1. Severity of the issue: (select one)
None: I’m just curious or want clarification.
Low: Annoying but doesn’t hinder my work.
Medium: Significantly affects my productivity but can find a workaround.
High: Completely blocks me.
2. Environment:
- Ray version: 2.44
- Python version: 3.10
- OS: Linux (From original ray docker image)
- Cloud/Infrastructure: On premise Kubernetes Cluster Single Node
- Other libs/tools (if relevant):
3. What happened vs. what you expected:
- Expected: When i call the serve endpoint with a request i will get 200 (or 202) immediately when there are free workers (max_ongoing_request * num_workers) and when the queue is not full (max_queued_request). 503 immediately when the queue is full.
- Actual: I’m getting 200 immediately when workers are free, when a call is in the queue i will wait till a worker become free (around 60s) and then i’ll get a 200. When the queue is full i will get 503 immediately.
I’m using AsyncIO.create_task to try to make it async.
Hi @alexxover, welcome to the community! If all replicas are busy handling requests, the request will be queued (up to max_queued_requests
will be queued). The request will need to be dequeued and executed by a replica before 200 is returned. Depending on your app’s throughput, this could mean that the request takes ~60s to finish. Please let me know if I’m misunderstanding your expected or actual behavior.
Dear Alex,
Thank you for the welcome and for your help
Yes, at the moment is working exactly as you carefully described. In case of a peak of requests can take up to 20 minutes depending on my current config.
The expected way is that i would like to receive 200 and not hanging when the request is dequeued because I’m expecting is processed asynchronously (indeed I forgot to say I have an endpoint to poll for job completion).
The BackPressureError behaviour should be kept as is.
Hi @alexxover, so your application is just polling if a job is complete, e.g. you expect something like (200, “DONE”) or (200, “IN_PROGRESS”) immediately?
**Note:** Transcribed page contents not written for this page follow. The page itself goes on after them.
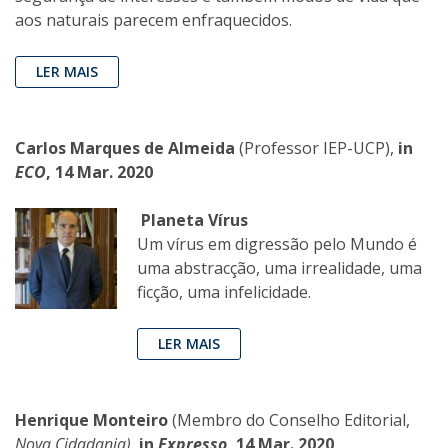
aos naturais parecem enfraquecidos.
LER MAIS
Carlos Marques de Almeida
(Professor IEP-UCP),
in
ECO
, 14 Mar. 2020
Planeta Vírus
Um vírus em digressão pelo Mundo é
uma abstracção, uma irrealidade, uma
ficção, uma infelicidade.
LER MAIS
Henrique Monteiro
(Membro do Conselho Editorial,
Nova Cidadania)
,
in
Expresso
, 14 Mar. 2020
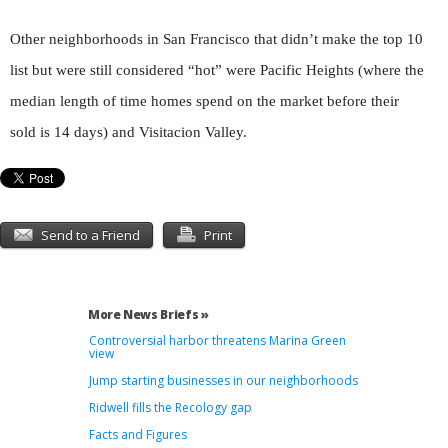
Other neighborhoods in San Francisco that didn’t make the top 10
list but were still considered “hot” were Pacific Heights (where the
median length of time homes spend on the market before their
sold is 14 days) and Visitacion Valley.
Send to a Friend
Print
More News Briefs »
Controversial harbor threatens Marina Green
view
Jump starting businesses in our neighborhoods
Ridwell fills the Recology gap
Facts and Figures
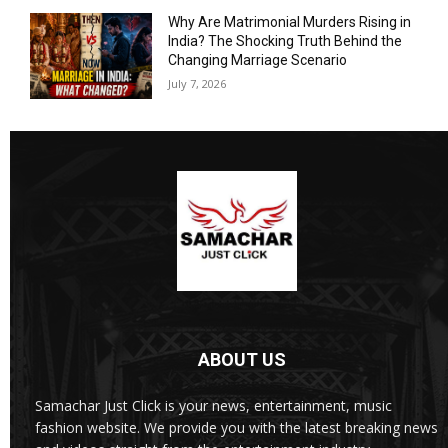
Why Are Matrimonial Murders Rising in
India? The Shocking Truth Behind the
Changing Marriage Scenario
July 7, 2026
ABOUT US
Samachar Just Click is your news, entertainment, music
fashion website. We provide you with the latest breaking news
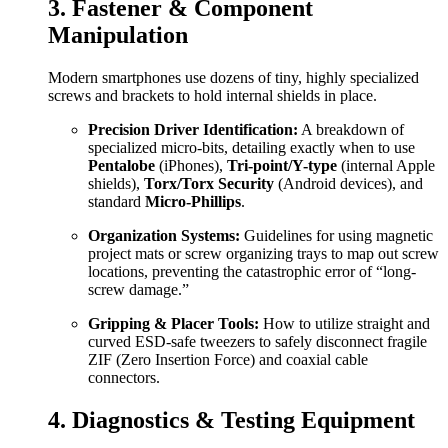
3. Fastener & Component
Manipulation
Modern smartphones use dozens of tiny, highly specialized
screws and brackets to hold internal shields in place.
Precision Driver Identification:
A breakdown of
specialized micro-bits, detailing exactly when to use
Pentalobe
(iPhones),
Tri-point/Y-type
(internal Apple
shields),
Torx/Torx Security
(Android devices), and
standard
Micro-Phillips
.
Organization Systems:
Guidelines for using magnetic
project mats or screw organizing trays to map out screw
locations, preventing the catastrophic error of “long-
screw damage.”
Gripping & Placer Tools:
How to utilize straight and
curved ESD-safe tweezers to safely disconnect fragile
ZIF (Zero Insertion Force) and coaxial cable
connectors.
4. Diagnostics & Testing Equipment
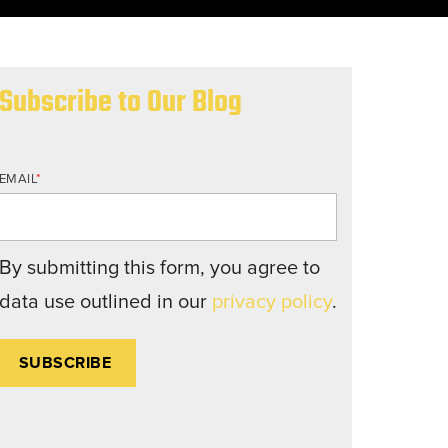
nd structures fall short.
Subscribe to Our Blog
EMAIL
*
By submitting this form, you agree to
data use outlined in our
privacy policy
.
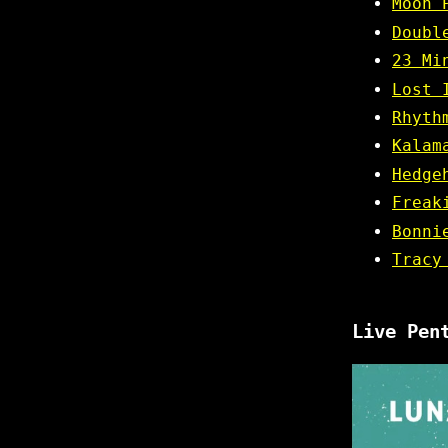
Moon 
Doubl
23 Mi
Lost 
Rhyth
Kalam
Hedge
Freak
Bonni
Tracy
Live Pen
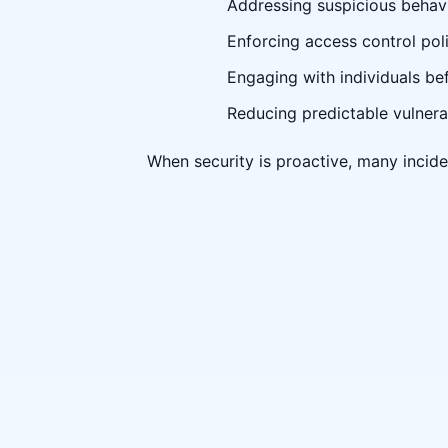
Addressing suspicious behavi
Enforcing access control poli
Engaging with individuals be
Reducing predictable vulnerab
When security is proactive, many incide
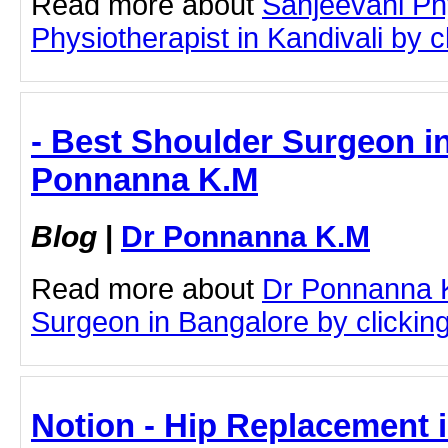
Read more about
Sanjeevani Ph
Physiotherapist in Kandivali by cl
- Best Shoulder Surgeon in
Ponnanna K.M
Blog
|
Dr Ponnanna K.M
Read more about
Dr Ponnanna 
Surgeon in Bangalore by clicking 
Notion - Hip Replacement i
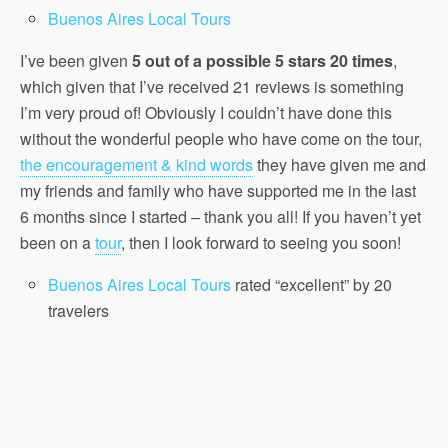
Buenos Aires Local Tours
I’ve been given
5 out of a possible 5 stars 20 times
,
which given that I’ve received 21 reviews is something
I’m very proud of! Obviously I couldn’t have done this
without the wonderful people who have come on the tour,
the encouragement & kind words
they have given me and
my friends and family who have supported me in the last
6 months since I started – thank you all! If you haven’t yet
been on a
tour
, then I look forward to seeing you soon!
Buenos Aires Local Tours
rated “excellent” by 20
travelers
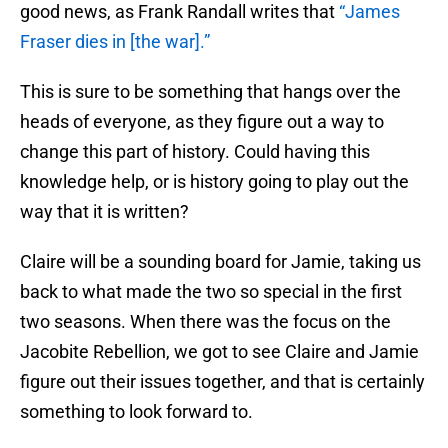
good news, as Frank Randall writes that
“James
Fraser dies in [the war].”
This is sure to be something that hangs over the
heads of everyone, as they figure out a way to
change this part of history. Could having this
knowledge help, or is history going to play out the
way that it is written?
Claire will be a sounding board for Jamie, taking us
back to what made the two so special in the first
two seasons. When there was the focus on the
Jacobite Rebellion, we got to see Claire and Jamie
figure out their issues together, and that is certainly
something to look forward to.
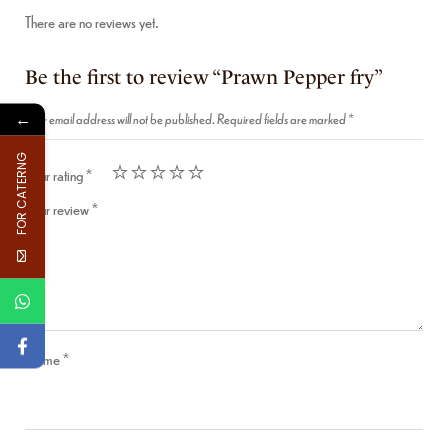
There are no reviews yet.
Be the first to review “Prawn Pepper fry”
←
Your email address will not be published.
Required fields are marked
*
FOR CATERNG
Your rating
*
Your review
*
Name
*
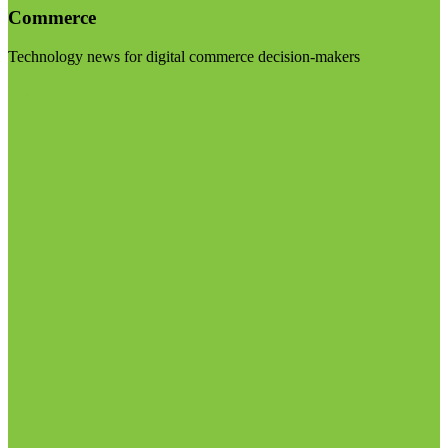
Commerce
Technology news for digital commerce decision-makers
Visit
In this case, it seems like the long request duration could be due to how the application is deciding the status of the requested job. Could you also share what your avg latency without queueing, max_ongoing_requests
, num_replicas
, and max_queued_request
numbers are?
Hey @alexyang !
Yes i’m expecting that my application will give me back 200 or 503 immediately according to the queue status (503 when queue is exhausted, 200 otherwise).
On another side, i have an API to poll the job status, so the submission shouldn’t wait for it.
The average time of response when a job is not queued is around 0.05 ms, when the response is queued the response come when the job is assigned to a worker.
My actual numbers are max_ongoing_requests = 1, num_replicas = 4, and max_queued_request = 2. In this demo setup before scaling the queued requests will get a response after about 70s (the time to complete one job assigned to a worker)
This is my serve deployment:
class ServiceHandler:
def __init__(self):
......
async def start_processing(self, job_id: str, prev_id: Optional[str] = None):
await self.process_data(job_id, prev_id)
async def __call__(self, http_request: Request) -> dict:
req_data: dict = await http_request.json()
job_id = req_data['job_id']
self.job_id = job_id
try:
loop = asyncio.get_running_loop()
except RuntimeError:
loop = None
if loop and loop.is_running():
asyncio.create_task(self.start_processing(job_id))
else:
asyncio.run(self.start_processing(job_id))
return {"job_id": self.job_id}
Hey @alexxover, I would first double check that process_data
is not blocking the event loop as that could prevent expected concurrency from happening even if you’re using async.